- _Goal_: Quote word for word the lines of the entries below, starting at the very first line and ending at the line that contains "genus: Sphaeralcea", with both ends included.

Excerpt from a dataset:
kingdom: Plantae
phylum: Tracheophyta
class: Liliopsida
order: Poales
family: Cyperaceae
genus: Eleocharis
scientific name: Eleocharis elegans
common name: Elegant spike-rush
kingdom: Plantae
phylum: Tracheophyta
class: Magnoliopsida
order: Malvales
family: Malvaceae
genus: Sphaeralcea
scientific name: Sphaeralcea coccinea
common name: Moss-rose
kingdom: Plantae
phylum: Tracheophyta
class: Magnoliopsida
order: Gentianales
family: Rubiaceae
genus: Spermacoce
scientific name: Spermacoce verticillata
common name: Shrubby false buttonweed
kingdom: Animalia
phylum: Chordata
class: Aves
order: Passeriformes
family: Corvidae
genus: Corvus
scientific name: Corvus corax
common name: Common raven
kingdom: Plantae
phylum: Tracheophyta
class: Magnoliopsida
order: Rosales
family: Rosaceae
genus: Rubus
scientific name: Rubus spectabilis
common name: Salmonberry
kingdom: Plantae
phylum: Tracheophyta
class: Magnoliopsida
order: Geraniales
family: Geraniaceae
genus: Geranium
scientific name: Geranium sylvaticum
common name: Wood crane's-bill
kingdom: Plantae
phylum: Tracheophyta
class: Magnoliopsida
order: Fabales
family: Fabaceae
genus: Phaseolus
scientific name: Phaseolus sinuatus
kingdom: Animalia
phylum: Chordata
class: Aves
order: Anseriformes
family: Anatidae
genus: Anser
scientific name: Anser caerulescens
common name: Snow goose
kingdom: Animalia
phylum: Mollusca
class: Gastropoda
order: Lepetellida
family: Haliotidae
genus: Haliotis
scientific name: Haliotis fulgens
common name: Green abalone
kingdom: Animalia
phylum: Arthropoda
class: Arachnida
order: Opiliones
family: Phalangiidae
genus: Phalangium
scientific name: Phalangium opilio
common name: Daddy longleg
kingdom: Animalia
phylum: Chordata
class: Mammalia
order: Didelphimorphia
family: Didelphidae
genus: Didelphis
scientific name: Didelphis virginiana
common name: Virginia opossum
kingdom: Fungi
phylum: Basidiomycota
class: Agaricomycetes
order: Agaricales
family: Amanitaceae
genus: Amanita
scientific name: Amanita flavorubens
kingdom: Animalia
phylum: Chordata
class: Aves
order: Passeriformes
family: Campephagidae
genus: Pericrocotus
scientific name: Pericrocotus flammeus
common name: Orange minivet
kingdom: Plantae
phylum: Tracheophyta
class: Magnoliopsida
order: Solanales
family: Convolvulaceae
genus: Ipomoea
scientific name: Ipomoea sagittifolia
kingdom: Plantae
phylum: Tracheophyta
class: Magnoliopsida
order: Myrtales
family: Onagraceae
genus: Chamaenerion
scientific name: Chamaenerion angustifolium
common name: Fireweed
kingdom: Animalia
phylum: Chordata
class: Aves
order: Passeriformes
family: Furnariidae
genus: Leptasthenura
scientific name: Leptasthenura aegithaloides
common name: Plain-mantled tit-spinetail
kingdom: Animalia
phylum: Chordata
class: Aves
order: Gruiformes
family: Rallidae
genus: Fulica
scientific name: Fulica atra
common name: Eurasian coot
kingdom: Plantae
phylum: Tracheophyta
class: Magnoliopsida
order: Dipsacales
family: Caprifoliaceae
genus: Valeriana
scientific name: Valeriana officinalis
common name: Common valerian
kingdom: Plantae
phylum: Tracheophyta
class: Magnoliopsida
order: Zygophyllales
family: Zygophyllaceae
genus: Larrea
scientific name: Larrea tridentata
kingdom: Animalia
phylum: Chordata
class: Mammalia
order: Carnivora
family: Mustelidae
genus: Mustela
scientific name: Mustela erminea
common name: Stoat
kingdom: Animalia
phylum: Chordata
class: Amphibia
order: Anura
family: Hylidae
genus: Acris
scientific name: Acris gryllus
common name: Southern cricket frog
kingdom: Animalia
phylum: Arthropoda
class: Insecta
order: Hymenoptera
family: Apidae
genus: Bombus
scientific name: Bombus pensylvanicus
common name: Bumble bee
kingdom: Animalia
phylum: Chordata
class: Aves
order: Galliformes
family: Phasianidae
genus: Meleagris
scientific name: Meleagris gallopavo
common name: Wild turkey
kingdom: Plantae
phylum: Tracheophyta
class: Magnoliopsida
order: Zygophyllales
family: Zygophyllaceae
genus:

- _Answer for this exercise_:
kingdom: Plantae
phylum: Tracheophyta
class: Liliopsida
order: Poales
family: Cyperaceae
genus: Eleocharis
scientific name: Eleocharis elegans
common name: Elegant spike-rush
kingdom: Plantae
phylum: Tracheophyta
class: Magnoliopsida
order: Malvales
family: Malvaceae
genus: Sphaeralcea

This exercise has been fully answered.